(Named joint coordinates)
* * *

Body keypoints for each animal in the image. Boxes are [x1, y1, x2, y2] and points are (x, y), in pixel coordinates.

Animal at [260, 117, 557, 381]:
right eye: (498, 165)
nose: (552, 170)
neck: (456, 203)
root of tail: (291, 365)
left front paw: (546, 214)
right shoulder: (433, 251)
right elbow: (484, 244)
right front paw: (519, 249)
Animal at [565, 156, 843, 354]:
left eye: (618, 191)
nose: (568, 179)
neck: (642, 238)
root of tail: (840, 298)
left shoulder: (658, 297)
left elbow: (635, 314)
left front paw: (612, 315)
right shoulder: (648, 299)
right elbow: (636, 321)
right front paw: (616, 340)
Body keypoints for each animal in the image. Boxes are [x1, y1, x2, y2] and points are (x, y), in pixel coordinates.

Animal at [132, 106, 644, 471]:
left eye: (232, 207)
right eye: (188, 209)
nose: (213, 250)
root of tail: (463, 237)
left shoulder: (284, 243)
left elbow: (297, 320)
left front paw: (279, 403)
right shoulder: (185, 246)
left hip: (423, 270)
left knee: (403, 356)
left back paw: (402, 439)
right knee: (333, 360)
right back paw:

* * *

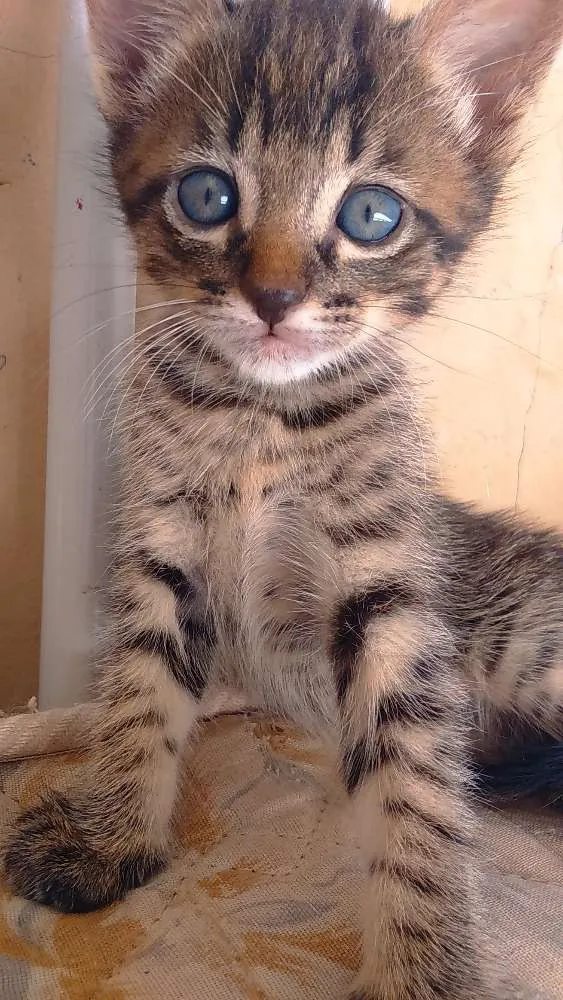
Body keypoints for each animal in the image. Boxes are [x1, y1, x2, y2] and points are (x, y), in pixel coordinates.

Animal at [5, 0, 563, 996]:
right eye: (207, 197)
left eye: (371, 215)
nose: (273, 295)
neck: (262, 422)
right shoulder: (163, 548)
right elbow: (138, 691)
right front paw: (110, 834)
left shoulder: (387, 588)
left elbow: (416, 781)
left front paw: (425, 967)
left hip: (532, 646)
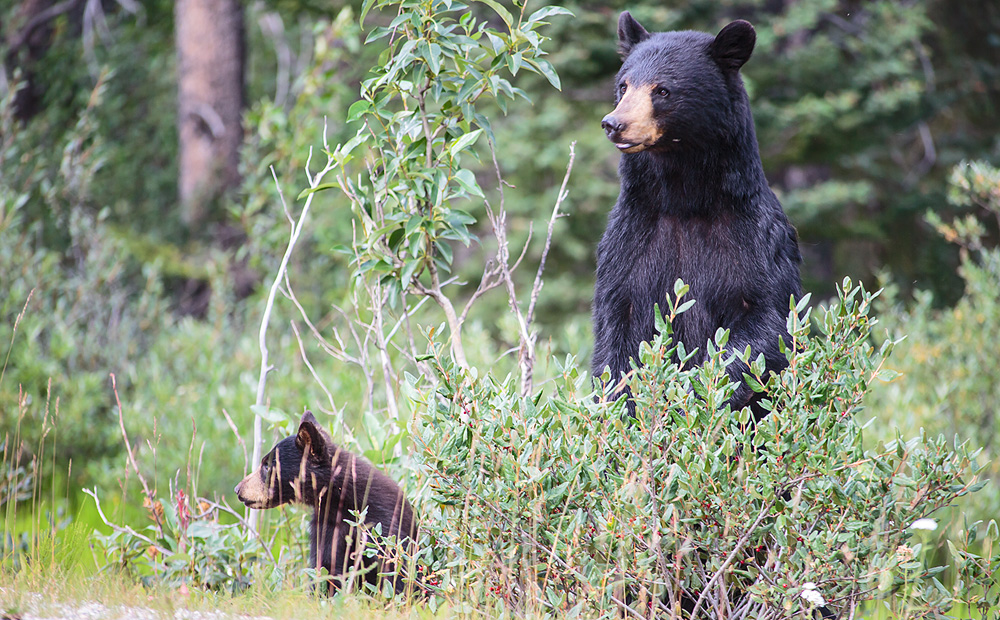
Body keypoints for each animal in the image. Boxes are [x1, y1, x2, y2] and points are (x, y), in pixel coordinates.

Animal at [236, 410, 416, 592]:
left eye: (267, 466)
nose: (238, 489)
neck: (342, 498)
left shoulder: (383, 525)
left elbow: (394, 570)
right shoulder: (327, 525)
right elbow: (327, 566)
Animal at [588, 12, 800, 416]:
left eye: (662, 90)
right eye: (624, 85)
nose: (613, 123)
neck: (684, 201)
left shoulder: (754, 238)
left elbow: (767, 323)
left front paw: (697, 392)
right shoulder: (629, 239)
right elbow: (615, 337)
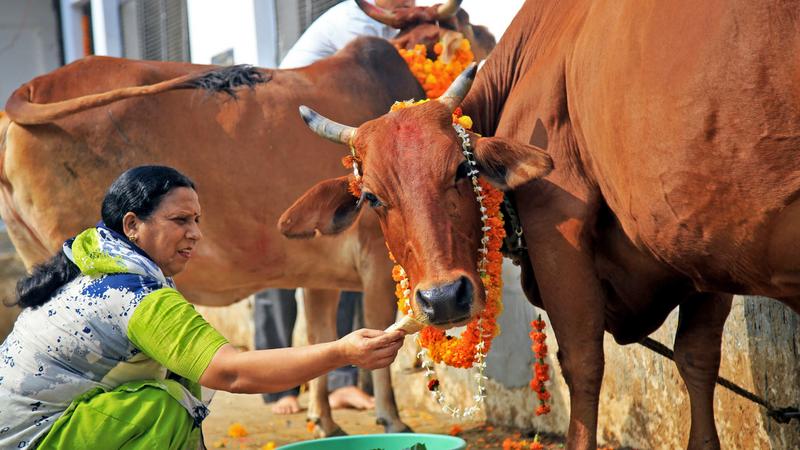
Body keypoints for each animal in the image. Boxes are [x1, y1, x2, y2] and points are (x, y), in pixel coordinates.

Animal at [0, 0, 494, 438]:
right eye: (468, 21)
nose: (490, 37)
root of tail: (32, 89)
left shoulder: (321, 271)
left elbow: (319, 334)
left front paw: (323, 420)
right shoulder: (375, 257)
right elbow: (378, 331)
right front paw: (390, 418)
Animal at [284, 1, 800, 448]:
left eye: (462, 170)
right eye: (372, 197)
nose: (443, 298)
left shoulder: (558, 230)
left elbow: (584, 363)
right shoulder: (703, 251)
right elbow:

* * *

### Exercise instructions
Once the line with "left front paw: (425, 967)" is found in the data above, reproduce it and each line after it exactly, through the line with "right elbow: (327, 566)". Omit the pictures.

### Written answer
left front paw: (425, 967)
left hip: (532, 646)
Body keypoints for each animal in the image. Boxes are [x1, y1, x2, y2] and points are (x, y), in pixel coordinates.

Animal at [236, 410, 416, 592]:
left eye: (267, 466)
nose: (238, 489)
neck: (342, 498)
left shoulder: (383, 525)
left elbow: (394, 570)
right shoulder: (327, 525)
right elbow: (327, 566)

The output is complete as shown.